The results of a five month study of Mayor Bloomberg’s economic development policies are in and, according to Jonathan Bowles of the Center for an Urban Future, the mayor’s vision has habitually led to the eviction of local businesses. Julie Satow’s examination of this issue, in this morning’s New York Sun, is a must read as is the Bowles analysis.
Terminal Market “Emblematic”
According to Bowles, the plans for the BTM are “emblematic of the problems with the Bloomberg Administration.” This point of view, reflecting much of our commentary on the subject, is seconded by former planning commissioner Ron Shiffman, now at the Pratt Institute for Community and Environmental Development, who points out that better planning could have easily led to the redevelopment accommodating the existing market merchants. Shiffman labeled the process, the no-bid gift to Related, as exemplary of the “hubris of people who believe what they are doing is right.”

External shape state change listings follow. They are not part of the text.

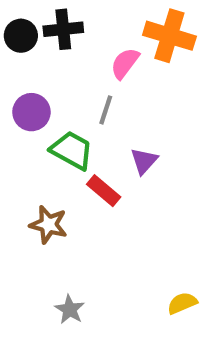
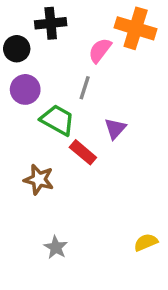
black circle: (21, 36) -> (17, 49), moved

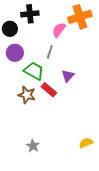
orange cross: (136, 28) -> (80, 17), turned -35
brown star: (39, 179) -> (27, 95), moved

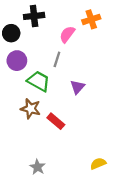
orange cross: (80, 17) -> (91, 19), size x0.7
red rectangle: (49, 90) -> (56, 121), moved

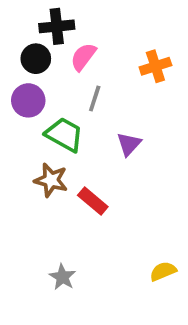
orange cross: (91, 19) -> (155, 66), moved
black circle: (11, 33) -> (36, 59), moved
pink semicircle: (67, 34) -> (83, 57), moved

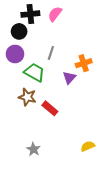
pink semicircle: (83, 57) -> (55, 14), moved
orange cross: (155, 66) -> (84, 63), moved

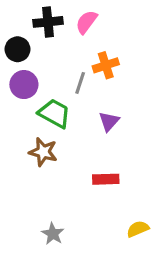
black circle: (19, 31) -> (18, 49), moved
orange cross: (84, 63) -> (106, 65), moved
red rectangle: (50, 108) -> (106, 179), moved, turned -42

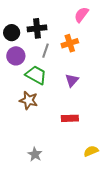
black cross: (48, 22) -> (37, 28), moved
pink semicircle: (86, 22) -> (81, 15), moved
gray line: (80, 83) -> (45, 51), moved

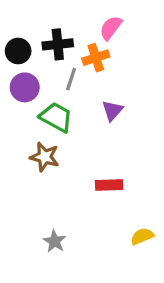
pink semicircle: (81, 15) -> (111, 28), moved
orange cross: (70, 43) -> (96, 58), moved
purple triangle: (72, 80) -> (112, 111), moved

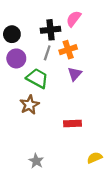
black cross: (58, 44) -> (50, 30), moved
orange cross: (96, 58) -> (68, 50), moved
brown star: (45, 157) -> (30, 105), turned 30

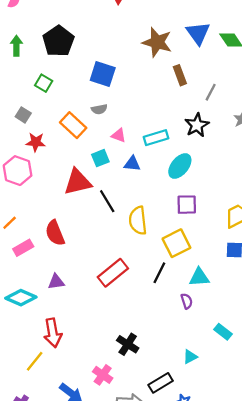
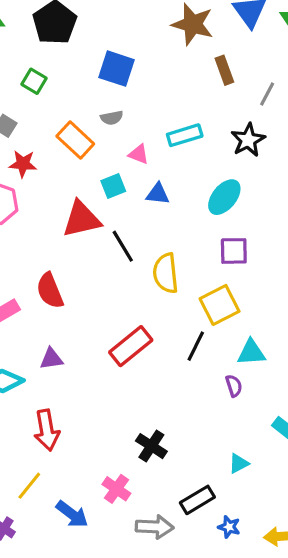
cyan rectangle: (156, 138) -> (185, 135), moved
yellow line: (35, 361) -> (29, 486), moved

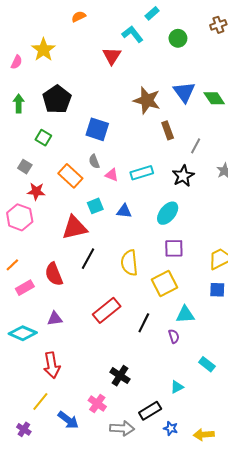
gray semicircle: (112, 118) -> (94, 161), turned 80
pink triangle: (139, 154) -> (112, 175), moved
black line: (123, 246) -> (88, 259), moved, turned 60
black line: (196, 346) -> (144, 323), moved

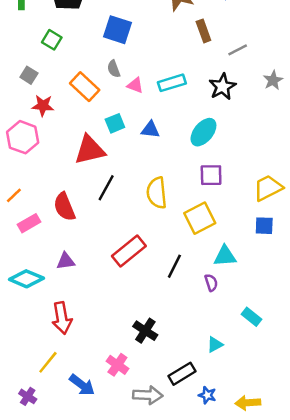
gray line: (196, 146) -> (238, 50), turned 35

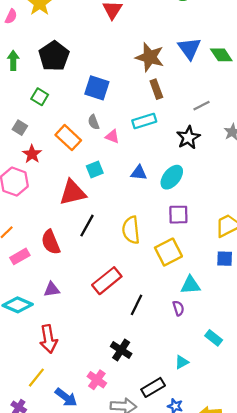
brown rectangle: (203, 31) -> (156, 89), moved
cyan rectangle: (172, 83) -> (144, 121), moved
red star: (43, 106) -> (32, 154), turned 30
blue triangle: (150, 130) -> (139, 173), moved
black line: (174, 266) -> (137, 305), moved

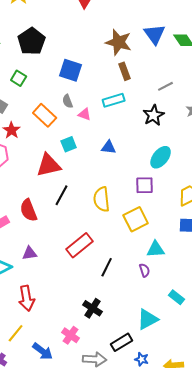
cyan ellipse: (172, 177) -> (161, 157), moved
cyan triangle: (182, 362) -> (148, 319), size x1.6

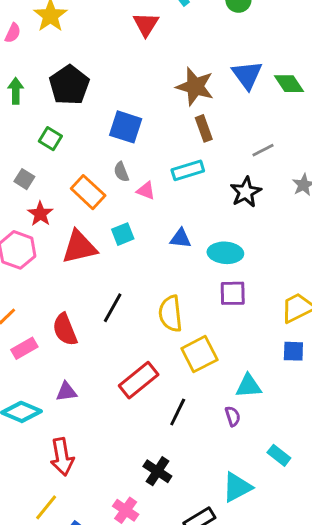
cyan ellipse: (161, 157) -> (225, 253), moved, turned 55
red triangle: (49, 165) -> (79, 247), moved
yellow square: (136, 219) -> (199, 354), moved

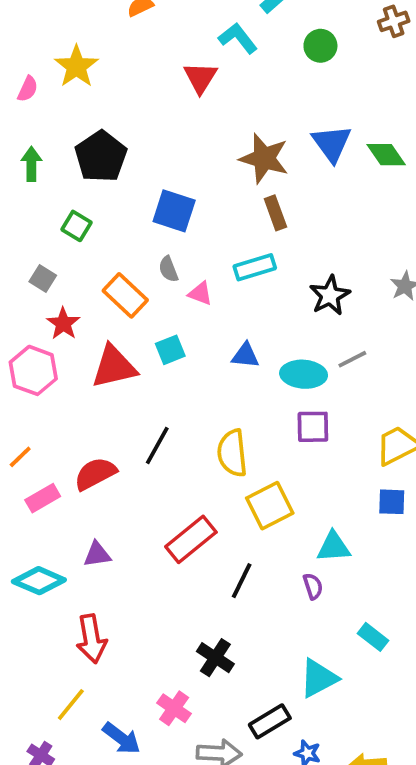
gray line: (263, 150) -> (352, 359), moved
red semicircle: (65, 329) -> (95, 474), turned 84

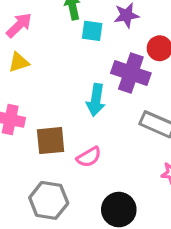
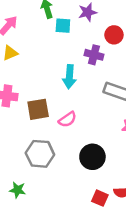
purple cross: (131, 73) -> (94, 55), size x0.7

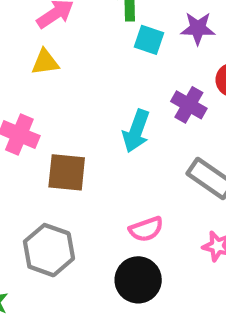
pink semicircle: (67, 119) -> (146, 229), moved

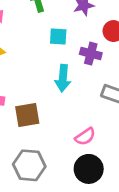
cyan square: (149, 40) -> (58, 36), moved

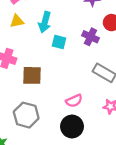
cyan square: (58, 36) -> (59, 42), moved
cyan arrow: (63, 78) -> (45, 22), moved

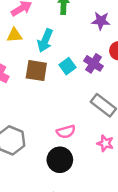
cyan square: (59, 42) -> (67, 66), moved, turned 32
brown square: (32, 75) -> (36, 71), moved

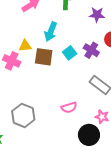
yellow triangle: (14, 35) -> (25, 46), moved
black circle: (60, 160) -> (89, 135), moved

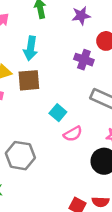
cyan square: (70, 53) -> (58, 113), moved

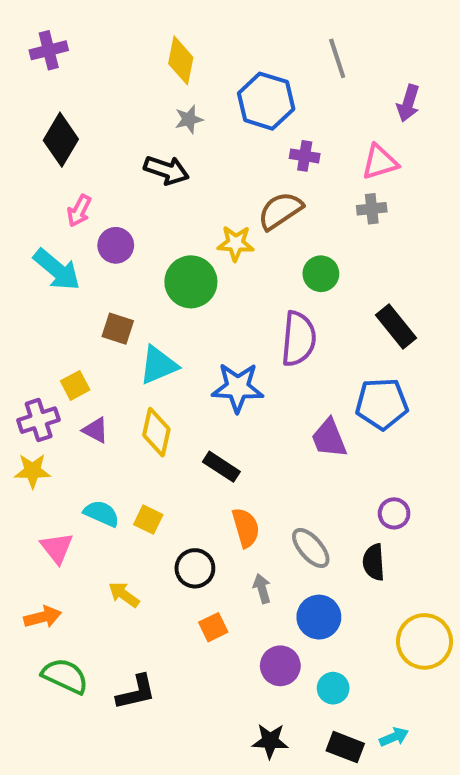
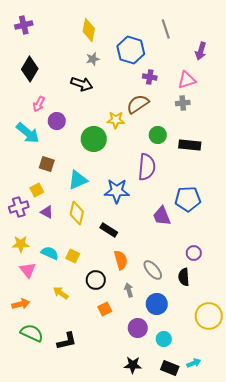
black rectangle: (396, 327) -> (190, 145), moved, turned -45
brown square: (118, 329) -> (47, 164), moved
yellow star: (32, 471) -> (21, 244), moved

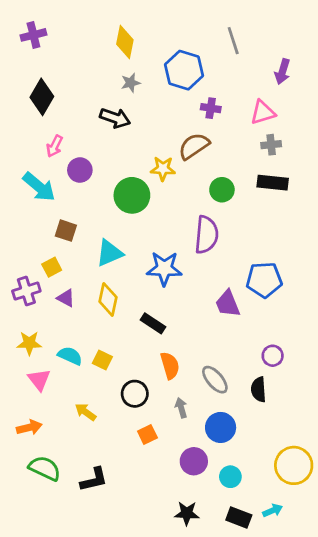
gray cross: (183, 103) -> (271, 145), moved
black rectangle: (190, 145) -> (273, 183), moved
yellow circle: (209, 316) -> (294, 465), moved

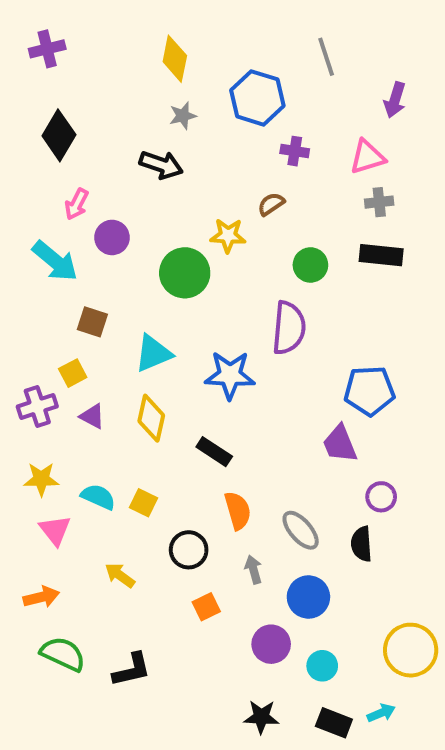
brown semicircle: (194, 146) -> (271, 204), size x0.6
purple trapezoid: (228, 304) -> (340, 444), moved

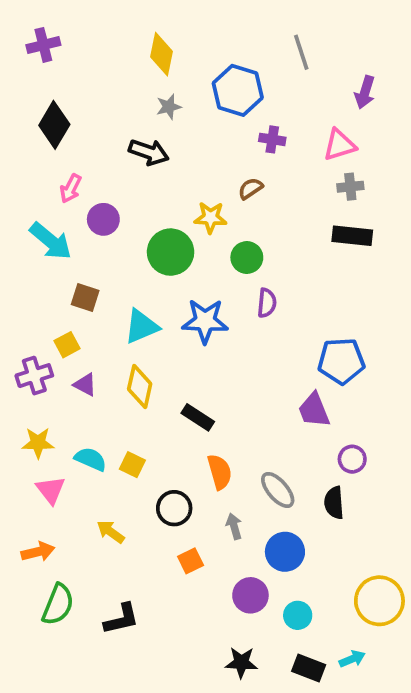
green circle: (310, 265) -> (247, 257), moved
purple semicircle: (289, 328) -> (267, 303), size x0.6
blue star: (230, 375) -> (205, 321), moved
green semicircle: (63, 654) -> (58, 604), turned 87

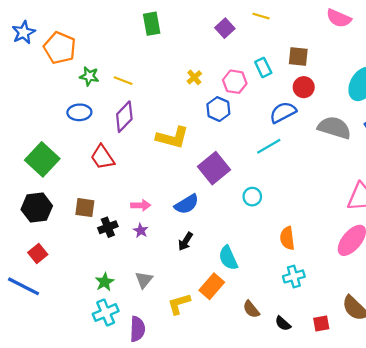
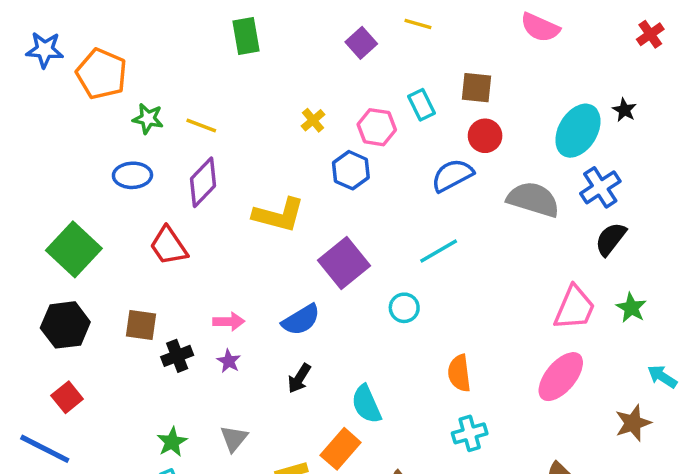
blue star: (24, 32) -> (45, 50), turned 30
cyan line: (269, 146) -> (439, 251), moved

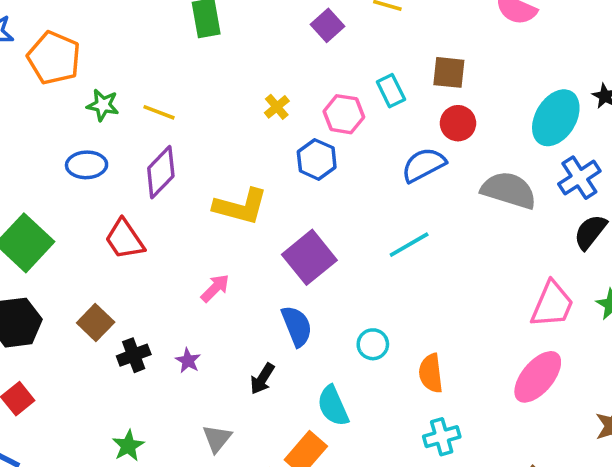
cyan circle: (404, 308) -> (373, 344), moved
blue semicircle: (301, 320) -> (297, 326), moved, turned -81
pink arrow: (229, 322) -> (215, 288), moved, turned -44
brown square: (141, 325) -> (96, 323), turned 36
gray triangle: (234, 439) -> (217, 438), moved

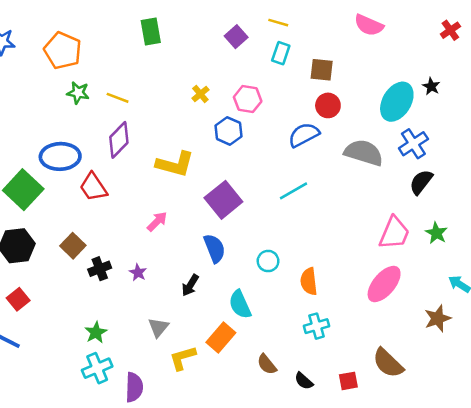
orange pentagon: (54, 58) -> (63, 51), moved
cyan rectangle: (391, 91) -> (281, 53), moved, turned 45
blue ellipse: (87, 165) -> (60, 156), moved, size x1.4

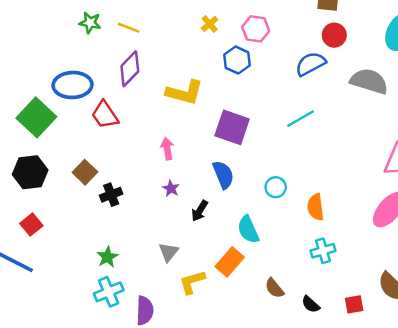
purple square: (223, 200) -> (232, 127), turned -32
pink arrow: (157, 222) -> (167, 149), turned -55
purple star: (138, 273) -> (171, 188), moved

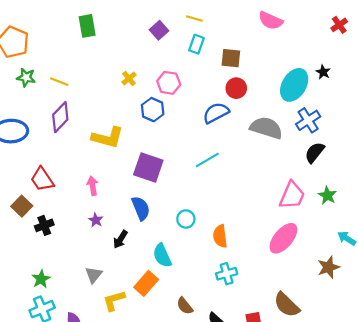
red trapezoid: (105, 115) -> (42, 179), moved

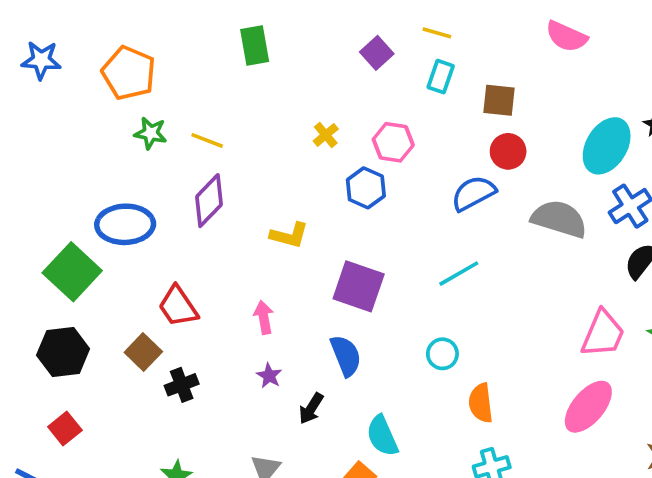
yellow L-shape: (108, 137) -> (289, 235), size x0.7
cyan circle: (186, 219) -> (442, 354), moved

Mayor’s Flack Spouts Incoherence
In response to the criticism, Jennifer Falk, the mayor’s spokesperson (sounding like Peter Seller’s Chauncey Gardiner in “Being There”) spouts non sequiturs about “diversifying our economy” and making NYC more “business friendly.” This is a classic response of someone who won’t deal with specific criticism – in this case insensitivity to local business and political cronyism for Steve Ross – and is forced to change the subject in the hope that the misdirection will alter the attention spans of an inattentive public. Jennifer, the day of reckoning is coming for the mayor and Dan Doctoroff in this awful boondoggle.
Loss of Manufacturing
Also in the Sun story are the comments of Adam Friedman of the New York Industrial Retention Network who cites that the mayor’s overall redevelopment scheme will put “14,000 blue collar jobs at risk.” The resulting “economic revival,” if we are not careful, will lead to the replacement of good paying, family sustaining jobs with low wage retail work below the wage levels of the current unionized workforce. In the process of this “Wal-Martization,” however, the favored developers will make out like bandits.